Your task> Copy out every line in the records below that contains the string "staging".

[Excerpts from a dataset]
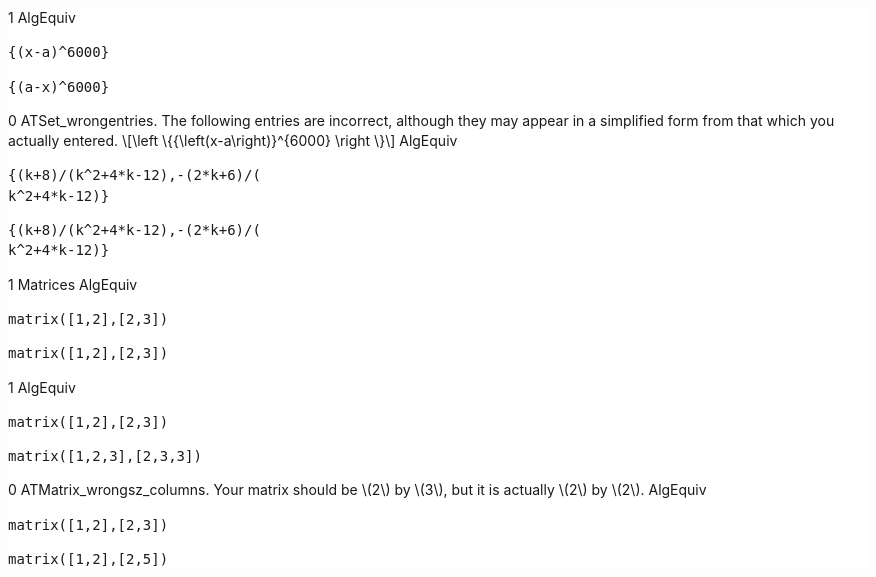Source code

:   <td class="cell c4"></td>
  <td class="cell c5">1</td>
  <td class="cell c6"></td>
</tr>
<tr class="pass">
  <td class="cell c0">AlgEquiv</td>
  <td class="cell c1"><span style="color:green;"><i class="fa fa-check"></i></span></td>
  <td class="cell c2"><pre>{(x-a)^6000}</pre></td>
  <td class="cell c3"><pre>{(a-x)^6000}</pre></td>
  <td class="cell c4"></td>
  <td class="cell c5">0</td>
  <td class="cell c6">ATSet_wrongentries.</td>
</tr>
<tr class="pass">
  <td class="cell c0"><td colspan="2"></td></td>
  <td class="cell c1"><td colspan="4">The following entries are incorrect, although they may appear in a simplified form from that which you actually entered. <span class="filter_mathjaxloader_equation"><span class="nolink">\[\left \{{\left(x-a\right)}^{6000} \right \}\]</span></span></td></td>
</tr>
<tr class="pass">
  <td class="cell c0">AlgEquiv</td>
  <td class="cell c1"><span style="color:green;"><i class="fa fa-check"></i></span></td>
  <td class="cell c2"><pre>{(k+8)/(k^2+4*k-12),-(2*k+6)/(
k^2+4*k-12)}</pre></td>
  <td class="cell c3"><pre>{(k+8)/(k^2+4*k-12),-(2*k+6)/(
k^2+4*k-12)}</pre></td>
  <td class="cell c4"></td>
  <td class="cell c5">1</td>
  <td class="cell c6"></td>
</tr>
<tr class="notes">
  <td class="cell c0"><td colspan="6">Matrices</td></td>
</tr>
<tr class="pass">
  <td class="cell c0">AlgEquiv</td>
  <td class="cell c1"><span style="color:green;"><i class="fa fa-check"></i></span></td>
  <td class="cell c2"><pre>matrix([1,2],[2,3])</pre></td>
  <td class="cell c3"><pre>matrix([1,2],[2,3])</pre></td>
  <td class="cell c4"></td>
  <td class="cell c5">1</td>
  <td class="cell c6"></td>
</tr>
<tr class="pass">
  <td class="cell c0">AlgEquiv</td>
  <td class="cell c1"><span style="color:green;"><i class="fa fa-check"></i></span></td>
  <td class="cell c2"><pre>matrix([1,2],[2,3])</pre></td>
  <td class="cell c3"><pre>matrix([1,2,3],[2,3,3])</pre></td>
  <td class="cell c4"></td>
  <td class="cell c5">0</td>
  <td class="cell c6">ATMatrix_wrongsz_columns.</td>
</tr>
<tr class="pass">
  <td class="cell c0"><td colspan="2"></td></td>
  <td class="cell c1"><td colspan="4">Your matrix should be <span class="filter_mathjaxloader_equation"><span class="nolink">\(2\)</span></span> by <span class="filter_mathjaxloader_equation"><span class="nolink">\(3\)</span></span>, but it is actually <span class="filter_mathjaxloader_equation"><span class="nolink">\(2\)</span></span> by <span class="filter_mathjaxloader_equation"><span class="nolink">\(2\)</span></span>.</td></td>
</tr>
<tr class="pass">
  <td class="cell c0">AlgEquiv</td>
  <td class="cell c1"><span style="color:green;"><i class="fa fa-check"></i></span></td>
  <td class="cell c2"><pre>matrix([1,2],[2,3])</pre></td>
  <td class="cell c3"><pre>matrix([1,2],[2,5])</pre></td>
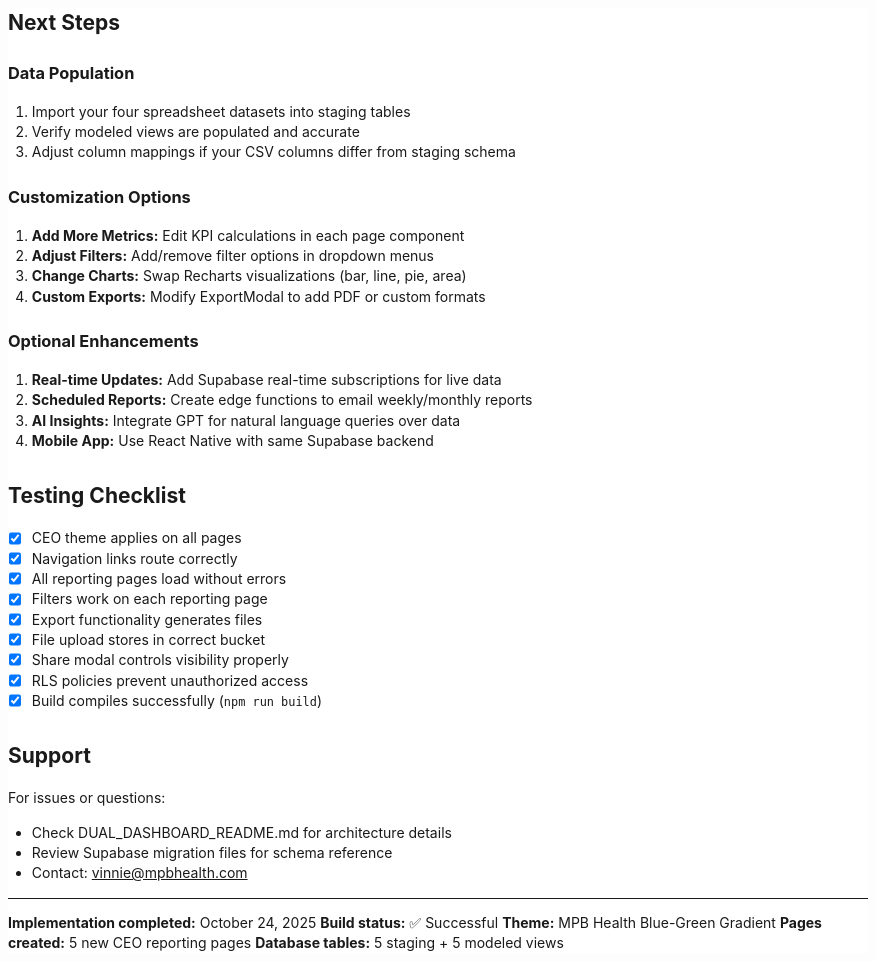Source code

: ## Next Steps

### Data Population
1. Import your four spreadsheet datasets into staging tables
2. Verify modeled views are populated and accurate
3. Adjust column mappings if your CSV columns differ from staging schema

### Customization Options
1. **Add More Metrics:** Edit KPI calculations in each page component
2. **Adjust Filters:** Add/remove filter options in dropdown menus
3. **Change Charts:** Swap Recharts visualizations (bar, line, pie, area)
4. **Custom Exports:** Modify ExportModal to add PDF or custom formats

### Optional Enhancements
1. **Real-time Updates:** Add Supabase real-time subscriptions for live data
2. **Scheduled Reports:** Create edge functions to email weekly/monthly reports
3. **AI Insights:** Integrate GPT for natural language queries over data
4. **Mobile App:** Use React Native with same Supabase backend

## Testing Checklist

- [x] CEO theme applies on all pages
- [x] Navigation links route correctly
- [x] All reporting pages load without errors
- [x] Filters work on each reporting page
- [x] Export functionality generates files
- [x] File upload stores in correct bucket
- [x] Share modal controls visibility properly
- [x] RLS policies prevent unauthorized access
- [x] Build compiles successfully (`npm run build`)

## Support

For issues or questions:
- Check DUAL_DASHBOARD_README.md for architecture details
- Review Supabase migration files for schema reference
- Contact: vinnie@mpbhealth.com

---

**Implementation completed:** October 24, 2025
**Build status:** ✅ Successful
**Theme:** MPB Health Blue-Green Gradient
**Pages created:** 5 new CEO reporting pages
**Database tables:** 5 staging + 5 modeled views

Written answer>
1. Import your four spreadsheet datasets into staging tables
3. Adjust column mappings if your CSV columns differ from staging schema
**Database tables:** 5 staging + 5 modeled views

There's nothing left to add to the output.